Tusk noted that political divisions across the country have emboldened the extremes of both major parties. “This country, more broadly, is in the throes of major problems because there’s so much polarization, so much dysfunction,” he said, highlighting the gerrymandering that has produced deeply blue and red congressional districts where the primary vote is the only one that matters. “What that has done has really empowered and emboldened the far left and the far right, giving them more and more political power and influence. And then combine that with the rise of left- and right-wing media and you have a perfect storm that really enables people with antisemitic views to not only say them but say them comfortably without any concern.”

Harder to quantify is what counts as success. “There’s tangible and intangible [successes]. The tangible way is easier obviously to measure, because it’s things like, OK, when an elected official says something antisemitic, how are we going at them, what are all the ways of going at them, how aggressive are we being, how much earned media coverage is this generating, what’s it doing to their poll numbers, how does this effect their re-election,” Tusk said. “The intangible ones are probably more important, but obviously harder to tell. What we really want is when that state senator, that student council member, that Member of Congress is about to say or tweet something antisemitic, we pop into their head right before they do and they say, ‘You know what? On second thought, I’d better not.’ Now they’re never going to admit to that, right? But there’s clearly a trend on both the right and the left of politicians feeling very comfortable being openly antisemitic and if we see that trend start to reverse, that means that what we’re doing is working.”

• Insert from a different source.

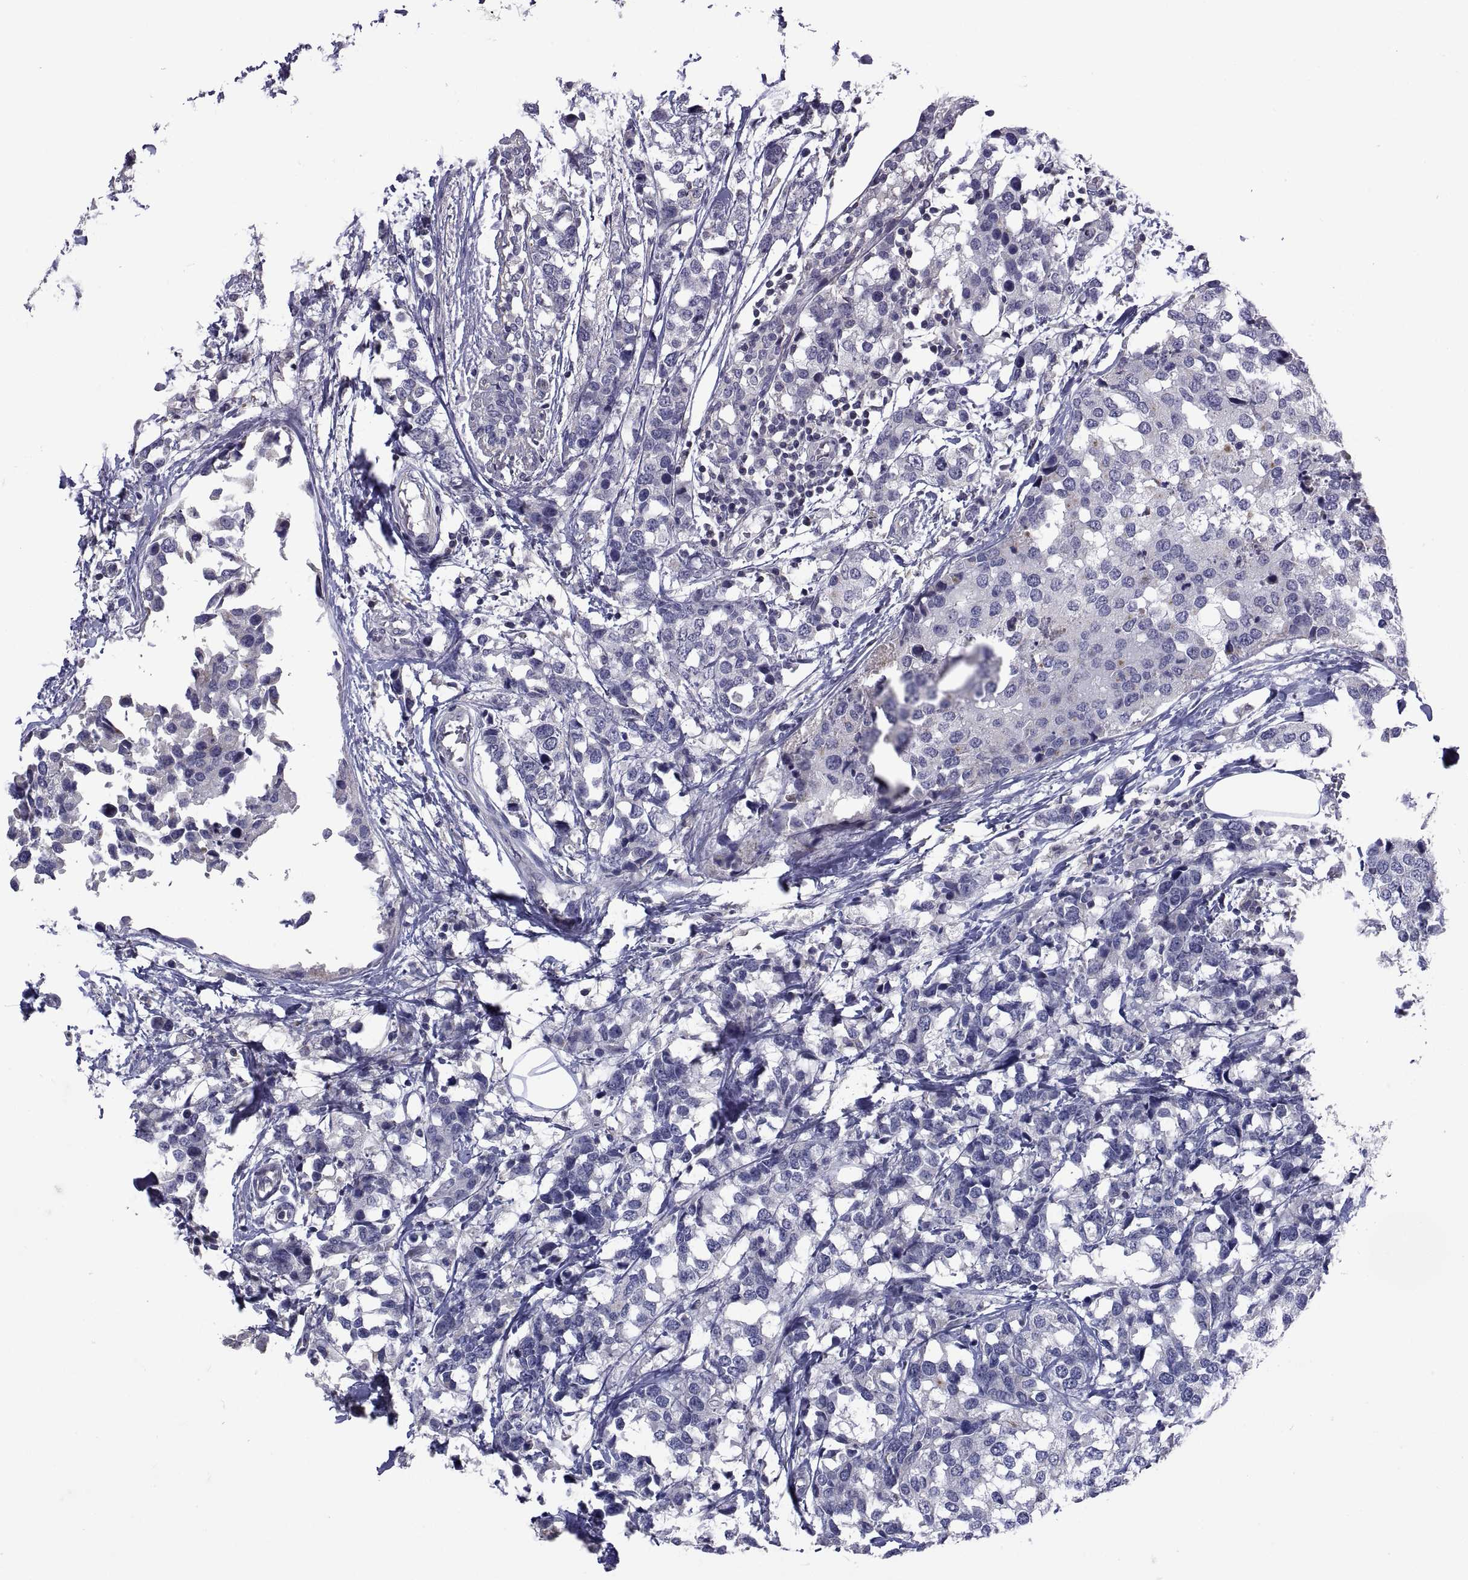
{"staining": {"intensity": "negative", "quantity": "none", "location": "none"}, "tissue": "breast cancer", "cell_type": "Tumor cells", "image_type": "cancer", "snomed": [{"axis": "morphology", "description": "Lobular carcinoma"}, {"axis": "topography", "description": "Breast"}], "caption": "IHC histopathology image of neoplastic tissue: human breast cancer (lobular carcinoma) stained with DAB demonstrates no significant protein positivity in tumor cells.", "gene": "NPTX2", "patient": {"sex": "female", "age": 59}}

Lauder invested $25 million for the year-long project. The pricetag, Tusk said, was “what [Lauder] thought was the right number to kick this thing off with. And look, if someone told me [to] spend $100 million, we’d be able to spend that. If it was much less than $25 [million], arguably we wouldn’t be able to make as much of a point as we’re going to make with the people that we go after.” Depending on ASAP’s success this year, there’s the possibility of continuing the project. “I think [Lauder’s] thought was, ‘Let’s go big, let’s go really hard. And if it works, we can always do more.’”

What makes ASAP different from the other organizations fighting antisemitism? “Where we’re probably unique is that we’re willing to be really aggressive, really vicious, and really political,” Tusk explained. “And we’re not going to worry about protocol or who’s who in the Jewish hierarchy or making people mad or how saying this thing will impact this person in this way… All we’re worried about is making a point and creating a political price to be paid. And I think we just haven’t seen that type of approach that often among different Jewish organizations.” Tusk also noted, “If existing groups could do what we’re doing, then presumably they would have already done it.”

Don’t expect ASAP to go full-throttle against ‘The Squad’: “We could spend $25 million tomorrow attacking Trump, or attacking [Reps.] Ilhan Omar and [Alexandria Ocasio-Cortez] and we’re not going to move the needle, right? Because the views on them, they’re so well-known, and the views are so deep-seated, whereas if a city councilmember or a state representative or someone else who’s not high-profile says the same things, and we’re spending real money and real effort going after them, we could do some damage. So if the goal is to make people think twice, whatever we do has to have reasonable odds of success or otherwise the whole thing is pointless.”